> EXCERPT TO READ

Vaultwarden Two-Factor Authentication: Available Methods and YubiKey, Duo, WebAuthn Setup Guide
Vaultwarden supports eight two-factor authentication methods—including TOTP, Email, Duo, YubiKey, and WebAuthn—and requires specific environment variables or API configurations to enable hardware key and enterprise security integrations.
Vaultwarden, the open-source Bitwarden-compatible password manager written in Rust, provides a comprehensive 2FA ecosystem defined in the TwoFactorType enum. This guide examines the available authentication methods and provides exact configuration steps for YubiKey OTP, Duo Security, and WebAuthn based on the dani-garcia/vaultwarden source code.
Available Two-Factor Authentication Methods in Vaultwarden
The complete list of supported providers is defined in src/db/models/two_factor.rs (lines 25-35), where the TwoFactorType enum assigns integer values to each method:
| Method | Enum Value | Description |
|---|---|---|
| Authenticator | Authenticator = 0 |
Standard TOTP codes (Google Authenticator, Authy) |
Email = 1 |
One-time codes sent via SMTP | |
| Duo | Duo = 2 |
Duo Security OIDC or iframe flow |
| YubiKey | YubiKey = 3 |
YubiKey OTP validation via Yubico API |
| U2F (legacy) | U2f = 4 |
Deprecated; auto-migrated to WebAuthn on startup |
| Remember | Remember = 5 |
"Remember this device" cookie |
| Organization Duo | OrganizationDuo = 6 |
Duo scoped to specific organizations |
| WebAuthn | Webauthn = 7 |
Modern FIDO2/WebAuthn hardware keys and platform authenticators |
| Recovery Code | RecoveryCode = 8 |
Single-use backup codes |
All 2FA data persists in the twofactor table via the TwoFactor model (src/db/models/two_factor.rs, lines 14-22), where the atype column stores the integer value corresponding to the enum.
Configuring YubiKey OTP Authentication
YubiKey support requires Yubico API credentials and server-side validation against Yubico's verification service.

> AVAILABLE DATA
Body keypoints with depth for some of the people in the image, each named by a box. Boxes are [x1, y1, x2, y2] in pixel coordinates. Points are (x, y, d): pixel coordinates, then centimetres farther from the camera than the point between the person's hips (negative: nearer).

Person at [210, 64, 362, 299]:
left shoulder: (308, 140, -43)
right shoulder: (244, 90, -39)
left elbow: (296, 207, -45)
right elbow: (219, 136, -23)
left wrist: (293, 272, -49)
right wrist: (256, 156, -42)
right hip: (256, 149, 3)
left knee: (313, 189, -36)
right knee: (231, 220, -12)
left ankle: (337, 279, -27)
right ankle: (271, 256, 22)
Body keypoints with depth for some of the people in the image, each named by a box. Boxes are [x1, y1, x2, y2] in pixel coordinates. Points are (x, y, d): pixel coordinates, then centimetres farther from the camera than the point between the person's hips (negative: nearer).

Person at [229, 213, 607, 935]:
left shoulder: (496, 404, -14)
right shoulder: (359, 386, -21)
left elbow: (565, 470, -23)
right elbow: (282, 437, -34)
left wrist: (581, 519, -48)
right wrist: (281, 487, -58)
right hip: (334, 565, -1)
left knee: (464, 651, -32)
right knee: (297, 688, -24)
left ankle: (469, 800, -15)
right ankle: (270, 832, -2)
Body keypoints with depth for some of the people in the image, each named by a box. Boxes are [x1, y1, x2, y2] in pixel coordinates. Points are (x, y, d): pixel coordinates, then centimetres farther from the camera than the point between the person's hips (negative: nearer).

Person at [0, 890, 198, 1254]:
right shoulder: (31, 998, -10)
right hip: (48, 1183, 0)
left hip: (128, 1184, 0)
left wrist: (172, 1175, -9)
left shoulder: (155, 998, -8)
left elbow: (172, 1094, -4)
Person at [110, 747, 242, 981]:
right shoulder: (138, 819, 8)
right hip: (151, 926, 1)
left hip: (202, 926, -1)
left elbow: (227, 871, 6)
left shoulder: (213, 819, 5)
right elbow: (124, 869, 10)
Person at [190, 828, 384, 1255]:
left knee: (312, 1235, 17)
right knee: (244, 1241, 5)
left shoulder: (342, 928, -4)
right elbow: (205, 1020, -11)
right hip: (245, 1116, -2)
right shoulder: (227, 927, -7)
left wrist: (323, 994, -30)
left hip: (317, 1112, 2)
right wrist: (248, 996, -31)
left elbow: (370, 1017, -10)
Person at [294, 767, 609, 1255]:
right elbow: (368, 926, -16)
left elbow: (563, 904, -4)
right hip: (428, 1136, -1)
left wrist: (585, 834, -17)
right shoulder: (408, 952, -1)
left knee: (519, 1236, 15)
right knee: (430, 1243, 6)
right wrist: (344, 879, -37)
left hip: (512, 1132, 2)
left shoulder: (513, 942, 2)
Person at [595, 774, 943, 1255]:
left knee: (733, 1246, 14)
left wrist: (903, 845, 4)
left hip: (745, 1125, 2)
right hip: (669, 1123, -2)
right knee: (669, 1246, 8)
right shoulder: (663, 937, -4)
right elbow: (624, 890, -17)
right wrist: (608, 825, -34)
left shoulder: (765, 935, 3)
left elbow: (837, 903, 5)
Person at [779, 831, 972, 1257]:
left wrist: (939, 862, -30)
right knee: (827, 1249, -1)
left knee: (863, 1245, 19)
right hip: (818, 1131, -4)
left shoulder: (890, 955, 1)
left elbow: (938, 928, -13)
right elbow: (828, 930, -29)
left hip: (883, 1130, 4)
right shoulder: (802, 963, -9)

> WHAT TO WORK ON
(1) Answer these from the Vaultwarden two-factor guide:
(a) In which programming language is Vaultwarden written?
(b) Which integer value does the TwoFactorType enum give to WebAuthn?
(c) In which database table is all 2FA data stored?
(2) Return the part of the Vaultwarden two-factor guide starting at "Vaultwarden Two-Factor Authentication: Available" and ending at "dani-garcia/vaultwarden source code.", copied exactly.

> ANSWERS GIVEN
(1)
(a) Rust
(b) 7
(c) The twofactor table

(2)
Vaultwarden Two-Factor Authentication: Available Methods and YubiKey, Duo, WebAuthn Setup Guide
Vaultwarden supports eight two-factor authentication methods—including TOTP, Email, Duo, YubiKey, and WebAuthn—and requires specific environment variables or API configurations to enable hardware key and enterprise security integrations.
Vaultwarden, the open-source Bitwarden-compatible password manager written in Rust, provides a comprehensive 2FA ecosystem defined in the TwoFactorType enum. This guide examines the available authentication methods and provides exact configuration steps for YubiKey OTP, Duo Security, and WebAuthn based on the dani-garcia/vaultwarden source code.